Me senté en el inodoro con la tapa puesta a esperar cómo mi rival se retorcía de dolor debido a esa nube de veneno; lentamente pasaban los minutos, mi contrincante no daba señales de vida, eso fue un triunfo anticipado para mí. La neblina toxica se seguía concentrando y cumpliendo su cometido. Me estaba dando un profundo sueño, tal vez por la hora, tal vez por lo mallugado de mi cuerpo, tal vez por la pérdida importante de sangre, tal vez por todos estos factores, me fue venciendo la pesadez de ese sueño reparador y reconfortante, ese sueño que solo se disfruta con la satisfacción del deber cumplido, ya no eran cabeceos únicamente, me fui venciendo poco a poco hacia mi lado derecho, cayendo sobre mi costado, ese golpe no me dolió a pesar que ese lado era el de las costillas fracturadas, era reconfortante estar en esa posición, poco a poco fui adoptando la posición fetal para entregarme a los placeres del sueño, quedando mi cabeza muy cerca de la puerta del baño, podía aspirar el aroma característico a orina seca sobre mi pantalón de la pijama, el olor a sangre fresca y seca, el olor a vómito, el olor al más sucio de los excrementos, todo mezclado por el fuerte y característico aroma del insecticida.
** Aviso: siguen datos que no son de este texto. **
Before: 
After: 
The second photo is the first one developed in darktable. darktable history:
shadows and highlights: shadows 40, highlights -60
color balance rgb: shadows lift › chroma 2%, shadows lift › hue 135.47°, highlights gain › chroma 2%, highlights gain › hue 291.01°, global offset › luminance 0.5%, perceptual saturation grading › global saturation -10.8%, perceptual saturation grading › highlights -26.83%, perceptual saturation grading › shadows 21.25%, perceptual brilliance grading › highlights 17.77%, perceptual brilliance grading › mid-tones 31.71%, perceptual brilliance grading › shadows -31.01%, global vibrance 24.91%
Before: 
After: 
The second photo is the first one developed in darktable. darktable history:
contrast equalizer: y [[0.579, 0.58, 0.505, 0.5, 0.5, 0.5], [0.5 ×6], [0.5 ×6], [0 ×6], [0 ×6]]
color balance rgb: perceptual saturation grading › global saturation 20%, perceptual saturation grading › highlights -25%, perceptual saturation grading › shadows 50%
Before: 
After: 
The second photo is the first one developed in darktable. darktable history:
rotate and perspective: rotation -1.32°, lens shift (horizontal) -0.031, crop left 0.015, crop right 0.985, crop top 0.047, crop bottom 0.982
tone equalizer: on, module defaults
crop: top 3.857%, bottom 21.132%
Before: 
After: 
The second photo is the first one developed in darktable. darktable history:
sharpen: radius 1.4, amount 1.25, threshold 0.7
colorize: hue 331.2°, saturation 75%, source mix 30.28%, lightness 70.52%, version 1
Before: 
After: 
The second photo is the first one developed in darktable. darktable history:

“¡Pero quería ver a mi enemigo morir!”, así que como distracción comencé a leer las indicaciones e instrucciones del insecticida en aerosol, tenía la lata vacía en mi mano izquierda, no la quería soltar, la mantenía fuertemente apretada como si de un trofeo de guerra se tratara. Por lo tenue de la luz y mi cansada vista solo pude mal enfocar una línea que sobresaltaba del resto del texto, decía: “Utilice este producto, con suficiente ventilación” , al terminar de leer comprendí mi situación, mis ojos se querían salir de sus orbitas por la impresión, rápidamente y con las pocas fuerzas que me quedaban, traté de quitar mi sucio pantalón para que entrara un poco de aire, no lo conseguí en su totalidad, alcancé a ver a mi asqueroso enemigo deslizarse hábilmente por el espacio que liberé.

—¡Noooooooo! —. No supe si mi grito salió de la garganta o solamente se quedó en mi confundida y envenenada mente.

Al inicio de las actividades matutinas, en mi pequeño departamento, todo parecía transcurrir con normalidad, antes de cerrar los ojos por última vez y perder mis cinco sentidos en su totalidad, alcancé a escuchar de forma muy lejana a mi pequeña hija que comenzó a llorar y gritó desesperadamente.

—¡Mamá, ven rápido, hay una cucaracha en la cocina!